*** Opening Extract provided ***

When I say I have a problem, what I am talking about is gender dysphoria. People who have no idea what they are talking about mistake it for body dysmorphic disorder, because all it takes is two letters to confuse them. Anyway, it’s a thing. I don’t get boners from wearing panties or whatever (not that there’s anything wrong with that). I don’t really have any fetishes at all, come to think of it, which kinda seems more embarrassing to admit than having one. Am I boring?
Most of my life story fits the typical trans narrative pretty close, part of it doesn’t, because that’s how life works. Noticed a disturbance in the force at age 5 or so, shy withdrawn kid that avoided other boys and boy activities, sneaking off when my parents were asleep to play with makeup when I was 10, yadda yadda yadda. When I went off to college at 17, one of the first things I bought when I felt my time and money was my own was a dress. It was hideous. I looked ridiculous. I still remember it fondly. I wrote a zine about coming to terms with my social, political, and gender identity all through the late 1990s, because that’s what queer people did before the internet.

*** Closing Extract provided ***
*** Opening Records ***

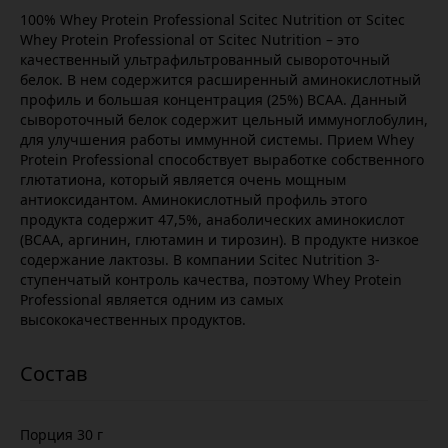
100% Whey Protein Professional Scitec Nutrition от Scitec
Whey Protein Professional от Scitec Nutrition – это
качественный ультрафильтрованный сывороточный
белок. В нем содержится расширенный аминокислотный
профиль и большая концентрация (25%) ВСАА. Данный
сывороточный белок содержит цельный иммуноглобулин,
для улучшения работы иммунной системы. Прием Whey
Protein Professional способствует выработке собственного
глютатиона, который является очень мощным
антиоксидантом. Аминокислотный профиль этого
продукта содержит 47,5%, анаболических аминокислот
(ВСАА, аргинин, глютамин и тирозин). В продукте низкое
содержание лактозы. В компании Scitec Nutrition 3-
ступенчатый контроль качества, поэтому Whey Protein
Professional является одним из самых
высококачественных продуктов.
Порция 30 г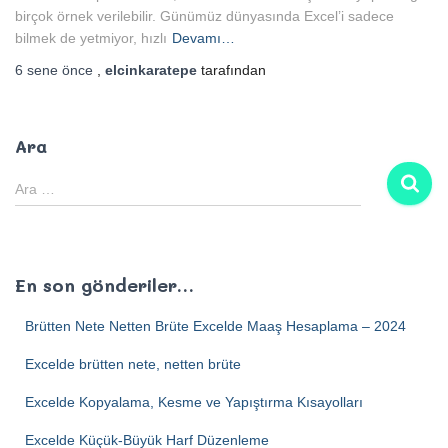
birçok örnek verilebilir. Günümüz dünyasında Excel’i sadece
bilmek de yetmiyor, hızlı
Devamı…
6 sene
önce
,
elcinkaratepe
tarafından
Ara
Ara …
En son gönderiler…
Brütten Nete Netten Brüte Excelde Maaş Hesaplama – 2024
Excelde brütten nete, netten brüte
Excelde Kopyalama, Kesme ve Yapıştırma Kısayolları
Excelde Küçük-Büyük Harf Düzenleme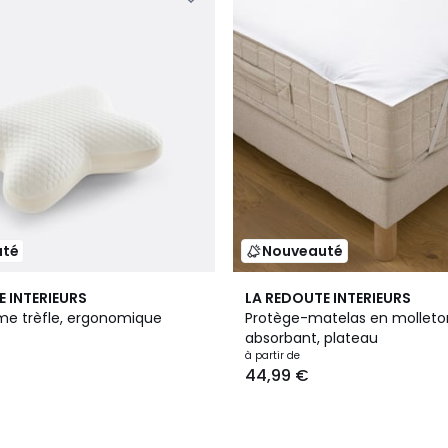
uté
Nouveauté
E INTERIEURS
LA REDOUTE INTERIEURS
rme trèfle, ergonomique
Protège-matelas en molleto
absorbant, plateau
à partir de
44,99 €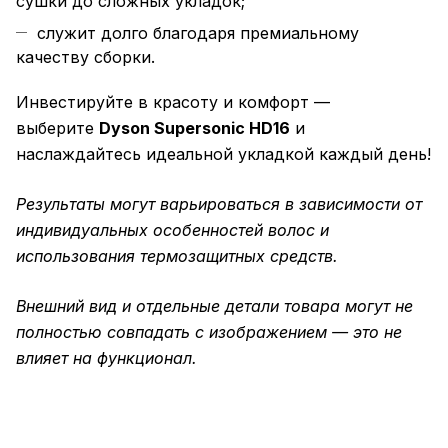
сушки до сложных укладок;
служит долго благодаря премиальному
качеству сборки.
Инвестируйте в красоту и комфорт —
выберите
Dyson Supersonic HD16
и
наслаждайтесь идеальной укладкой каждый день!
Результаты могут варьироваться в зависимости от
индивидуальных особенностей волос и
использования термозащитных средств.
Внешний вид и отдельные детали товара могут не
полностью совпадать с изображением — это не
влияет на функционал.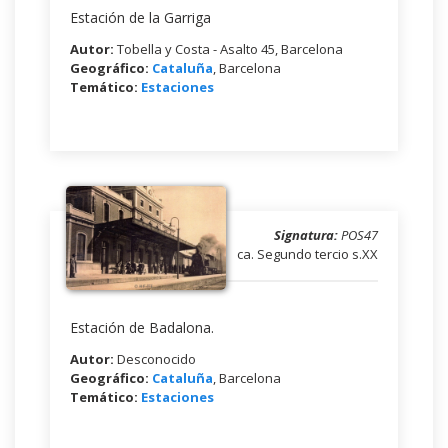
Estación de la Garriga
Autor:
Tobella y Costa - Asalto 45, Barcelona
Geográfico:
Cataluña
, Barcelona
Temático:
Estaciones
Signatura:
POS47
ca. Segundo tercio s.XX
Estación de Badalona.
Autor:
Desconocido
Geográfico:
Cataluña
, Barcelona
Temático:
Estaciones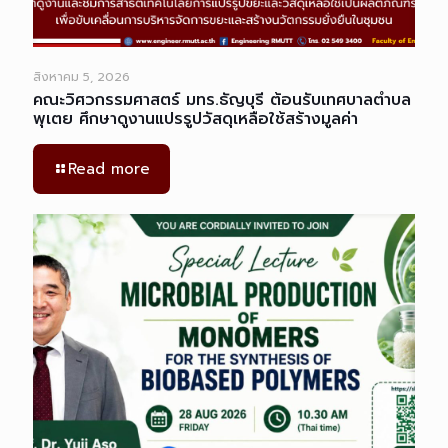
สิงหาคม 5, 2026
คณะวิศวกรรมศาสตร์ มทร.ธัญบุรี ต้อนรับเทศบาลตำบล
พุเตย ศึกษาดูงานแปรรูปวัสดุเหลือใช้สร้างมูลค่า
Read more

*** Closing Records ***

• _What you are asked to do_
Reproduce the gender dysphoria passage word for word, starting at "Most of my life" and stopping after "before the internet.". You won't need the records for this.

• _Written solution_
Most of my life story fits the typical trans narrative pretty close, part of it doesn’t, because that’s how life works. Noticed a disturbance in the force at age 5 or so, shy withdrawn kid that avoided other boys and boy activities, sneaking off when my parents were asleep to play with makeup when I was 10, yadda yadda yadda. When I went off to college at 17, one of the first things I bought when I felt my time and money was my own was a dress. It was hideous. I looked ridiculous. I still remember it fondly. I wrote a zine about coming to terms with my social, political, and gender identity all through the late 1990s, because that’s what queer people did before the internet.